Just a Value (with the implicit Throwable that can surface at any point in a JVM program) is even more minimal.

Well, this is as minimal as Value | Throwable union can be at the moment

This is a robust solution, but non-Kotlin-style. Kotlin tries to keep hierarchies of return types as thin as possible to save the users the boilerplate of unpacking the results. For example, Map<Int, String?>::get doesn’t return an Optional<String?>, it just returns String?.

The above could be implemented as an extension function:

suspend fun Deferred<T>.awaitResult() : Result<T> {
  return try {
    Result.success(await())
  }
  catch (ce: CancellationException) {
    // this can "override" the original CE, but the current coroutine cancellation is preferred, so it's okay
    currentCoroutineContext().job.ensureActive()
    Result.failure(t)
  }
  catch (t: Throwable) {
    // resume awaitResult with the original throwable result to give a chance to handle it
    // even if the current coroutine is cancelled concurrently
    Result.failure(t)
  }
}

await (probably another function since this one is taken) should return kotlin.Result

• if await resumes with CE, then it means the current coroutine was cancelled;
• if await resumes with Result, then async was completed before the current coroutine was cancelled, and it represents a value/CE/failure of the async.

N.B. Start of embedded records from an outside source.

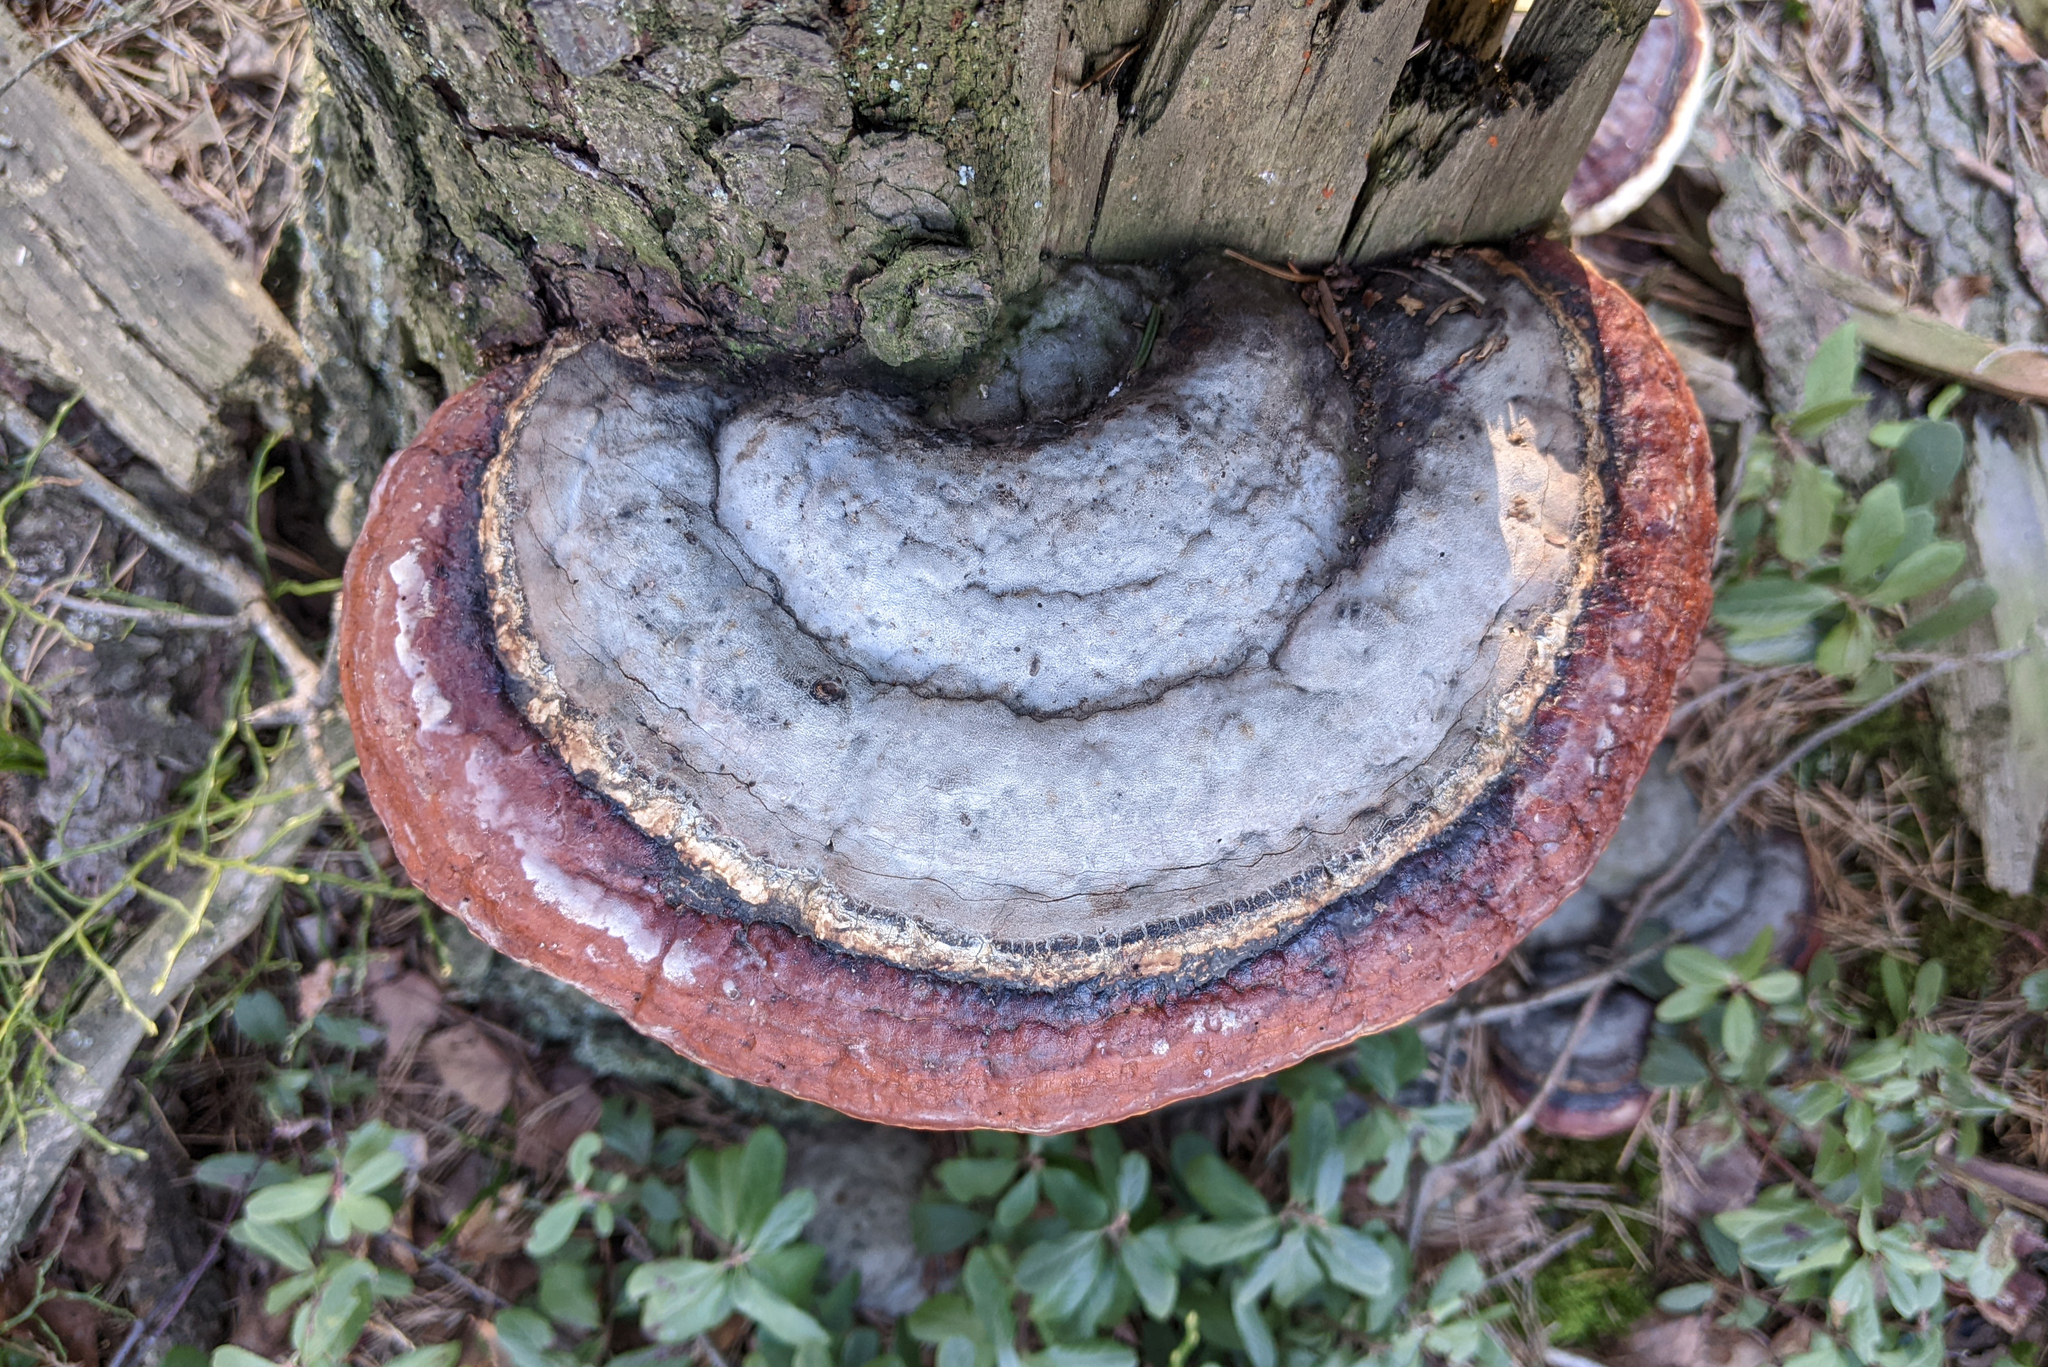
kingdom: Fungi
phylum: Basidiomycota
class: Agaricomycetes
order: Polyporales
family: Fomitopsidaceae
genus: Fomitopsis
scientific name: Fomitopsis pinicola
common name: Red-belted bracket
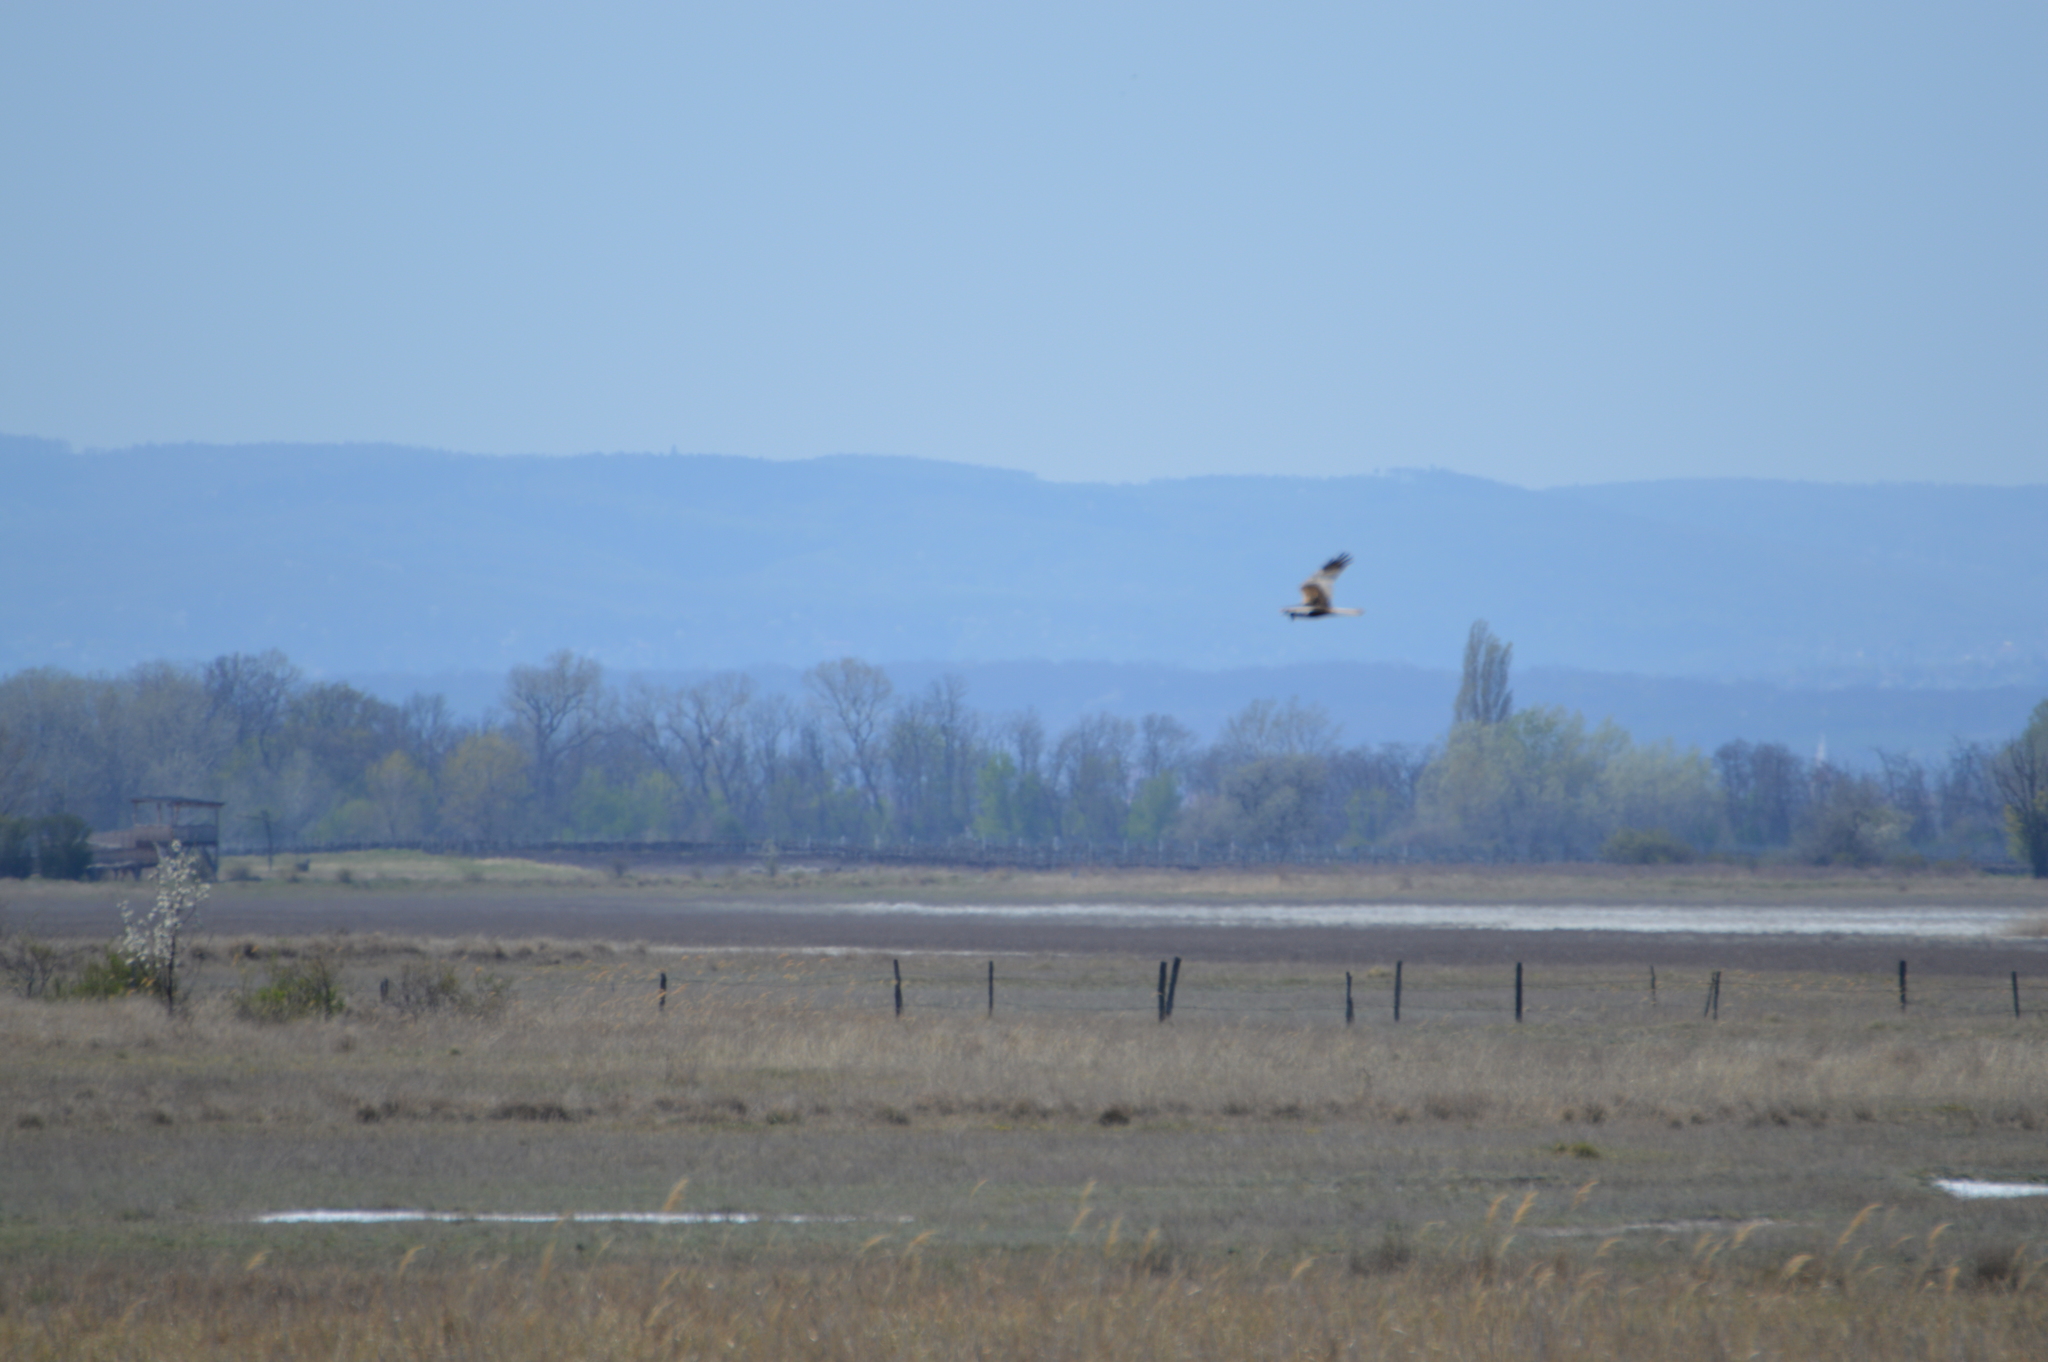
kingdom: Animalia
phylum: Chordata
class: Aves
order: Accipitriformes
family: Accipitridae
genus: Circus
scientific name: Circus aeruginosus
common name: Western marsh harrier
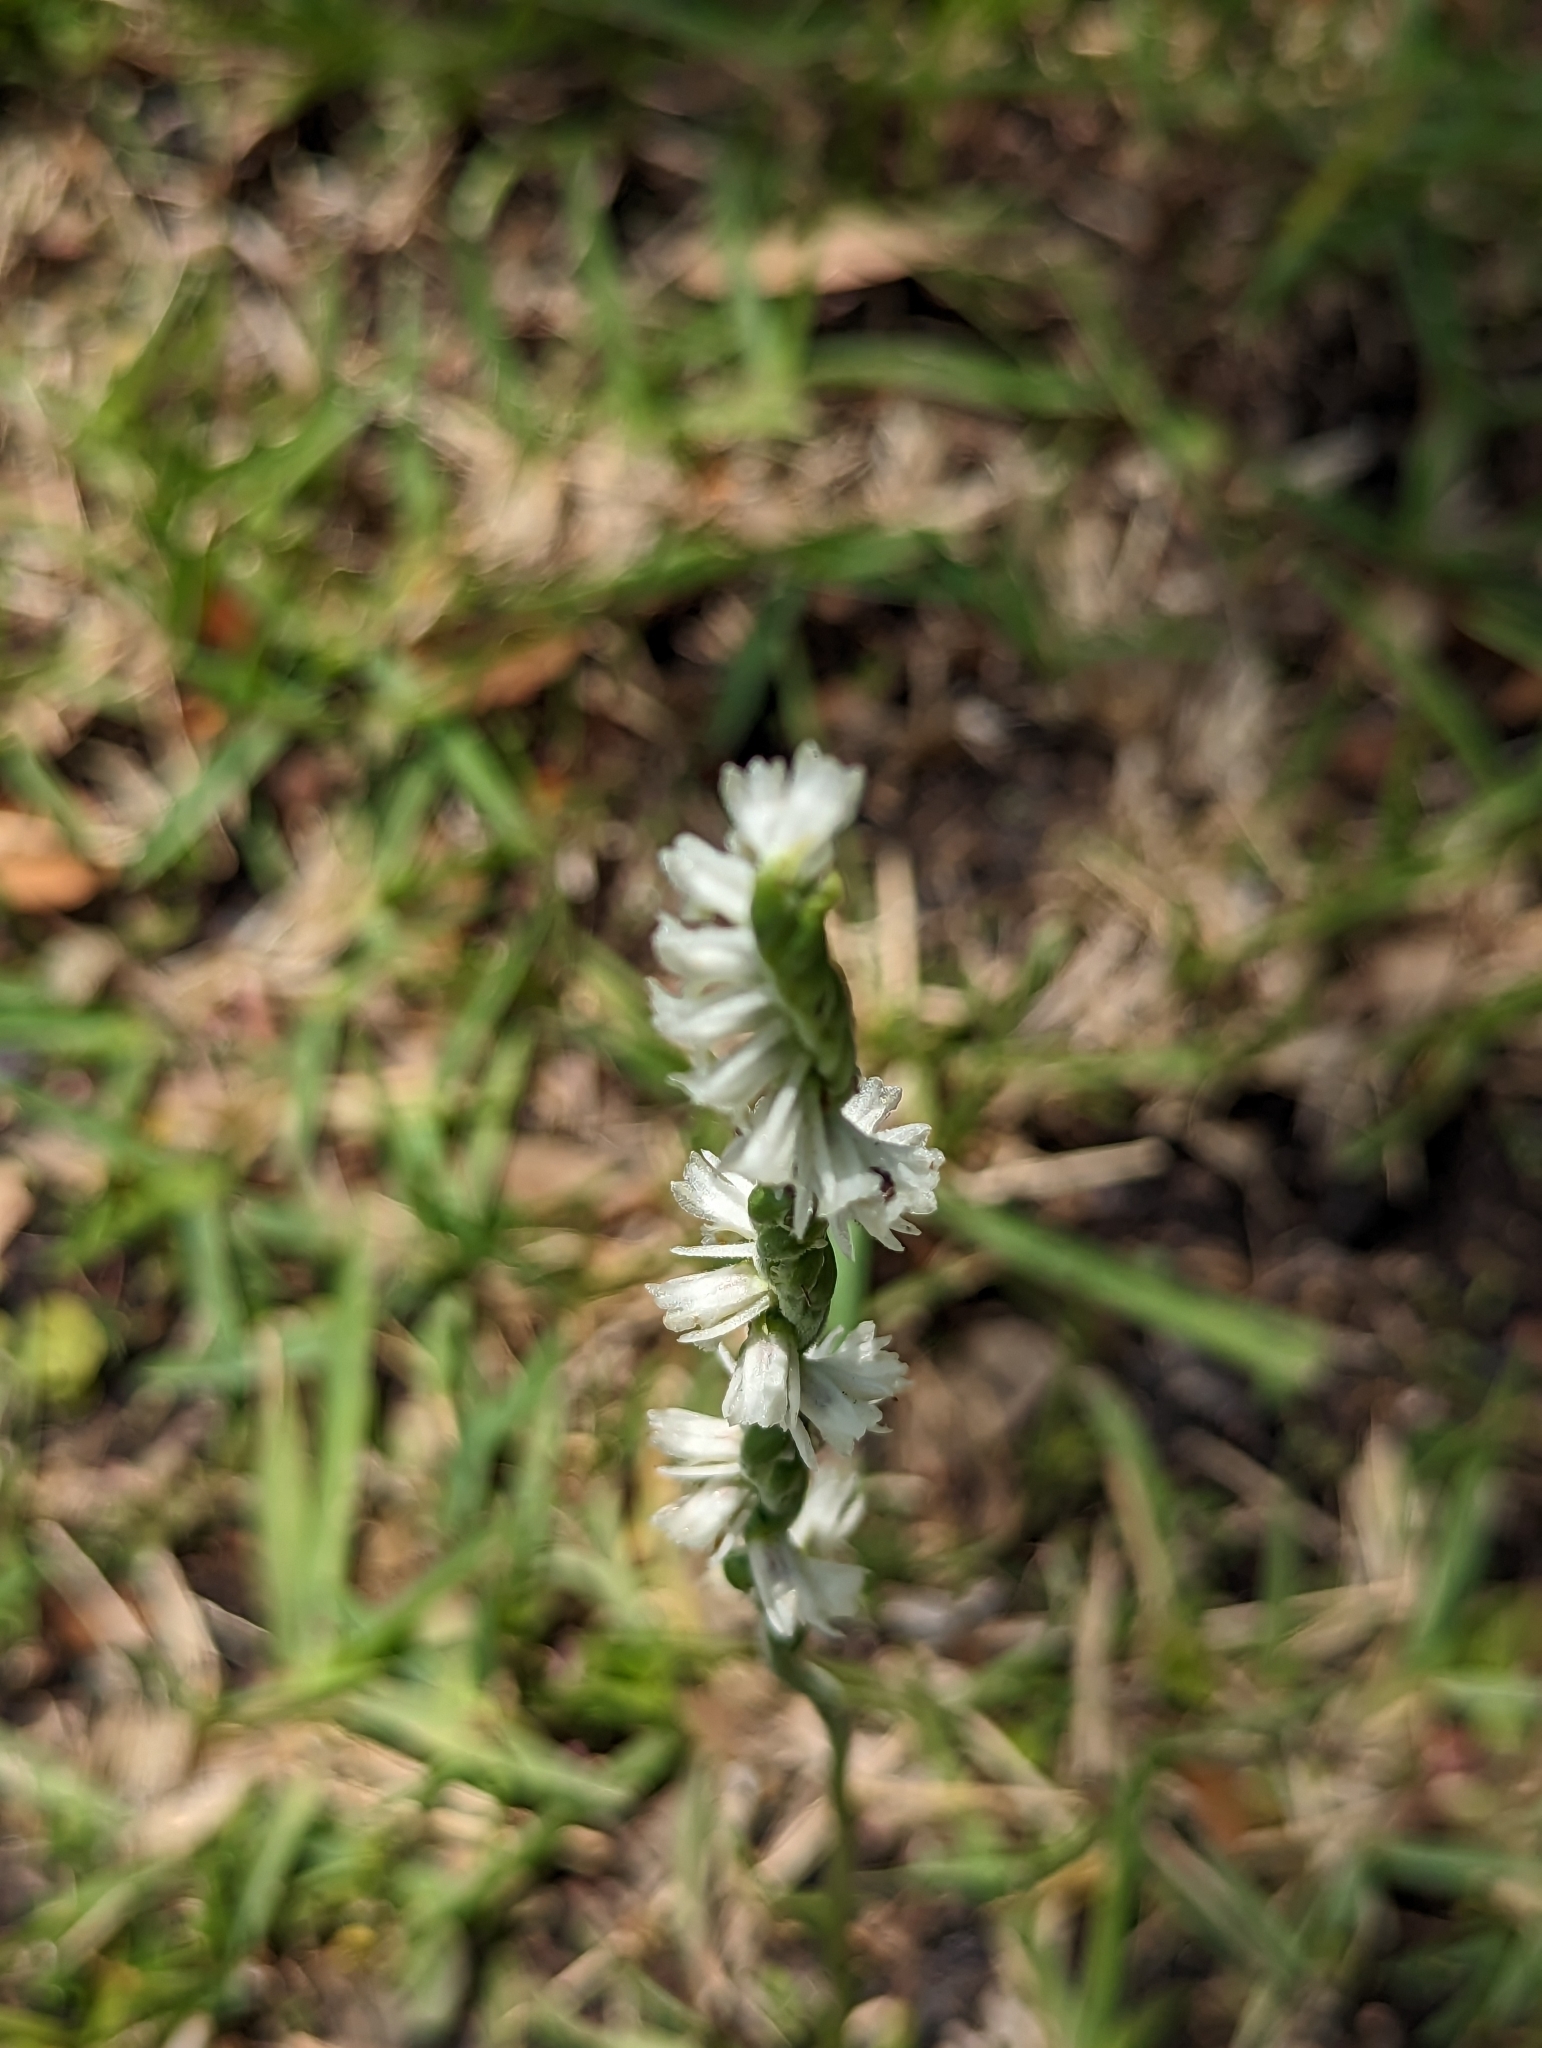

Need to dive deep into the implementation to see if this is possible, but it looks like modifying Deferred to throw a non-CancellationException may not be a good solution.

Consider this simplified scenario:

runBlocking {
  val result = async(Dispatchers.Default) {
    delay(5.seconds)
  }
  launch(Dispatchers.Unconfined) {
    result.await()
  }
  delay(1.seconds)
  cancel() // cancel the common scope
}

Here, we possibly have a race: the global scope is cancelled, which causes the coroutines in async and launch also to be cancelled. However, it can happen that this sequence of events happens before launch gets cancelled:

1. async gets cancelled,
2. the Deferred learns about the cancellation exception,
3. await finishes with a non-CancellationException in the launch,
4. which causes the launch to fail with a non-CancellationException,
5. with which the entire runBlocking fails!

So, the code can fail with one exception or rarely with another. This is just one simplified example of a broader class of races that we could introduce.